── Passage shown

[R-lang] Re: lmer multiple comparisons for interaction between continuous and categorical predictor
Scott Jackson
scottuba@gmail.com
Wed Nov 21 13:21:02 PST 2012
Hi Dan,
I feel a little responsible for unleashing multcomp on the group, so
I'll try to field this one.
First, let me make sure I understand what comparisons you're
interested in. So for Diet1, there's an effect of Time, and you want
to know whether the effect of Time is greater for Diet2, Diet3, or
Diet4 (compared to Diet1). And then furthermore, whether the effect of
Time for Diet2 is greater than for Diet3, and all the pairwise
comparisons between the effects of Time for different Diets. So at
the end of the day, you can say something like "Diet 3 showed the
biggest effect of growth over time, significantly different from all
the other Diets. Diet 2 and 4 were both better than Diet 1, but Diet
4 was not significantly more effective than Diet 2." Right?
Second, you probably know this already, but just to be clear: if you
keep the default "treatment" contrast coding of Diet when you fit your
model m, you already get all the pairwise comparisons between Diet1
and the others.

────
── Dataset excerpt

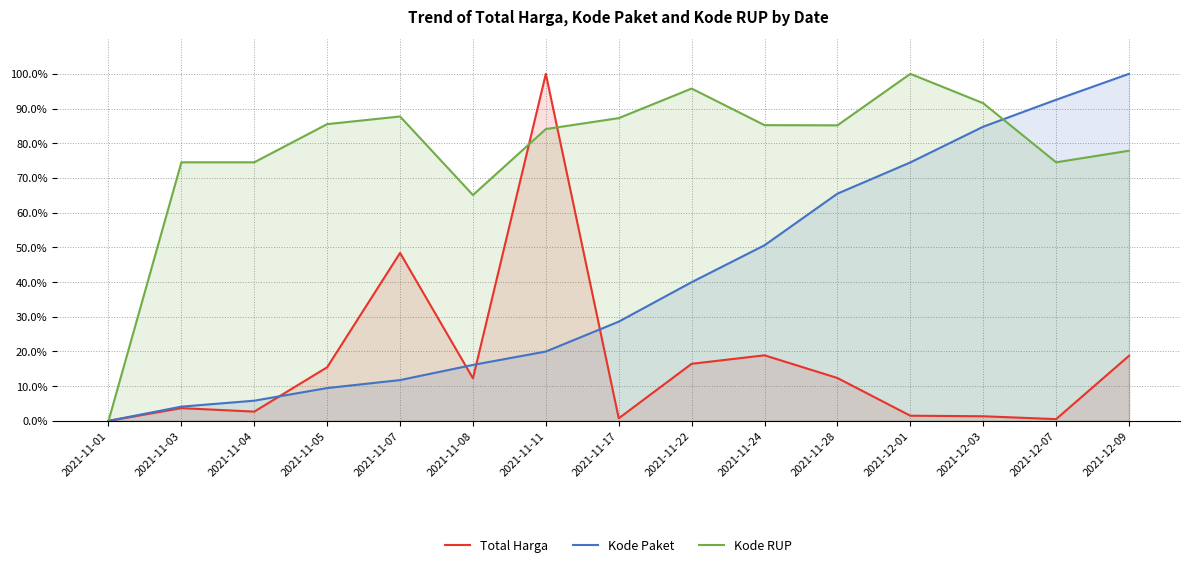

Which series has the largest range (max minus min)?

Total Harga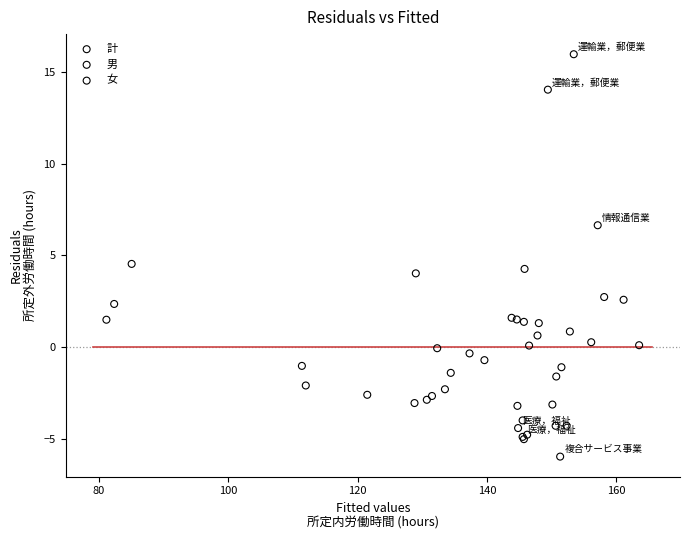

Which series reaches the minimum Y coordinate?

女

────

§ **Task description**:
According to the mailing-list reply, which coding of Diet, if kept when fitting model m, already yields all the pairwise comparisons between Diet1 and the other diets? The material has no connection to the mailing-list reply.

§ **Task solution**:
The default "treatment" contrast coding.